[Stored data entries]
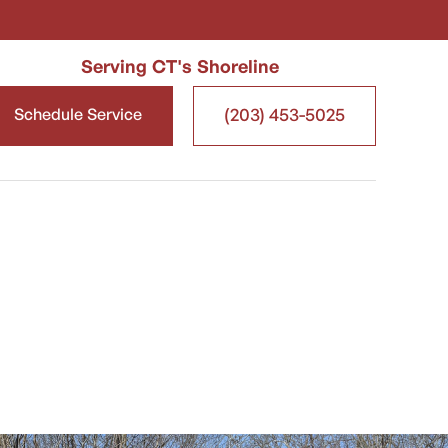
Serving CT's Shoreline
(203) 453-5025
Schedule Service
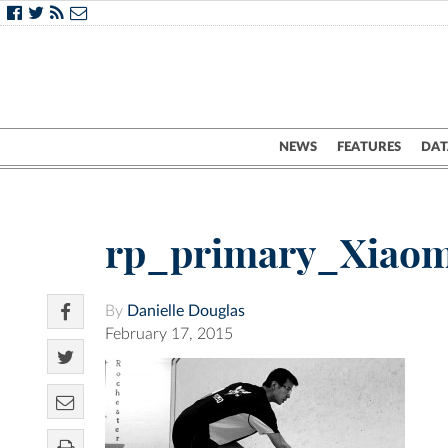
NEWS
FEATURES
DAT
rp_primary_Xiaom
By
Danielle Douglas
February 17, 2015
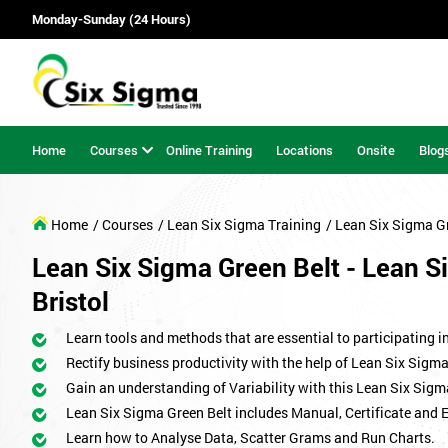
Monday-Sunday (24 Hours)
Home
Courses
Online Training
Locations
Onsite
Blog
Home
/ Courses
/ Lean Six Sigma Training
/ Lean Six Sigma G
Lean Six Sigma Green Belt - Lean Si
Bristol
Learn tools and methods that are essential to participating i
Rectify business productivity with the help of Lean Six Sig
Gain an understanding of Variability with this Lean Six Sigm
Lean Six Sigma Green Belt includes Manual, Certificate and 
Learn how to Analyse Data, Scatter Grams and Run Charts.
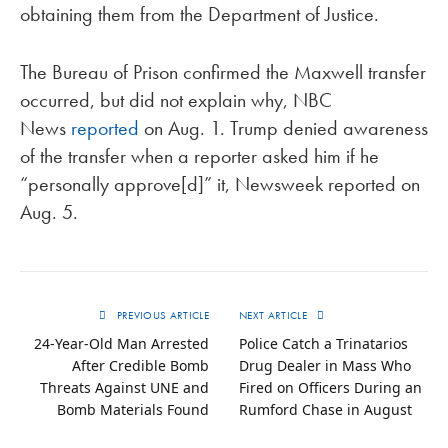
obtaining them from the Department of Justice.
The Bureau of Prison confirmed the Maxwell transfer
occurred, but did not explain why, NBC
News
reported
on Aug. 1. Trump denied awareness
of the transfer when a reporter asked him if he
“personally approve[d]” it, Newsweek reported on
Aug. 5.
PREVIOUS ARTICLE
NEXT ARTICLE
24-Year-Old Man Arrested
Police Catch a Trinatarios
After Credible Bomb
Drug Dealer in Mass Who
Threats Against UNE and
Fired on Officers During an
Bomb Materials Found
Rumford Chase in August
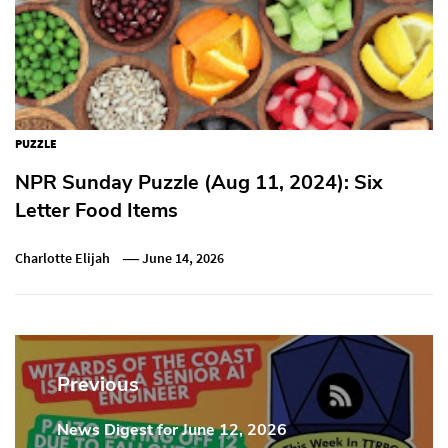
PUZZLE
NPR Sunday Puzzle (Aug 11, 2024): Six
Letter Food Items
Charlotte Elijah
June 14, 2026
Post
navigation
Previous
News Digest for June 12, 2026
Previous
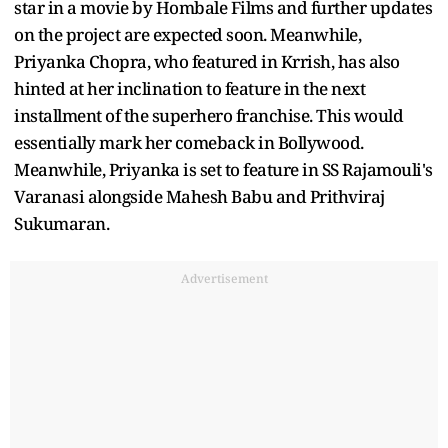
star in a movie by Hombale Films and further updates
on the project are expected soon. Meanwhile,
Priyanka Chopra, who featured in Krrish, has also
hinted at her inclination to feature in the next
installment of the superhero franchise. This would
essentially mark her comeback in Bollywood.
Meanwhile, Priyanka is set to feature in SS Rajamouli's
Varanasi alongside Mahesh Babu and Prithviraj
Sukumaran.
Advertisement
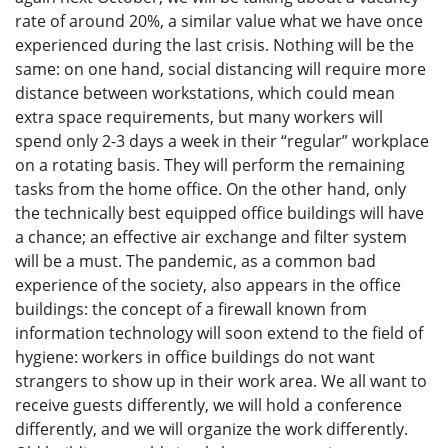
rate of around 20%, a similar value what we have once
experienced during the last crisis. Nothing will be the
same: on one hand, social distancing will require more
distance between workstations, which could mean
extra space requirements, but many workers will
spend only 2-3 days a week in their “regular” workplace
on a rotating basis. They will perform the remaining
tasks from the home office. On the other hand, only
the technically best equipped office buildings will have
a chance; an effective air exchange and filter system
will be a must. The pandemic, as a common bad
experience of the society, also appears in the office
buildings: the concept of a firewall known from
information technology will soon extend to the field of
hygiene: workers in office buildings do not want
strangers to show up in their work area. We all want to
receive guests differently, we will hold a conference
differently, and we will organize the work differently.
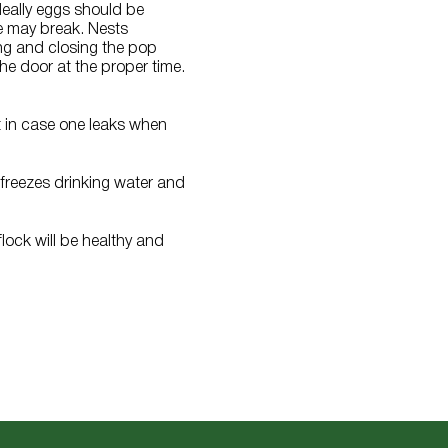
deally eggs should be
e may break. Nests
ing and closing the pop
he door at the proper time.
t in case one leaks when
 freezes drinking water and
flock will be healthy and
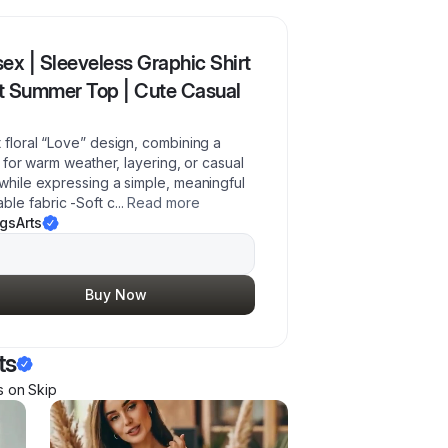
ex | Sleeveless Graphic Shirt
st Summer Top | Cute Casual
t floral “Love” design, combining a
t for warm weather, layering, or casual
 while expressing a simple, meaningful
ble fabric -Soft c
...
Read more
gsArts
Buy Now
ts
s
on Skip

• AIM OF THE EXERCISE:
After reading the entries above, state how many lines hold the word "only", with no text besides the number.

• EXERCISE OUTPUT:
2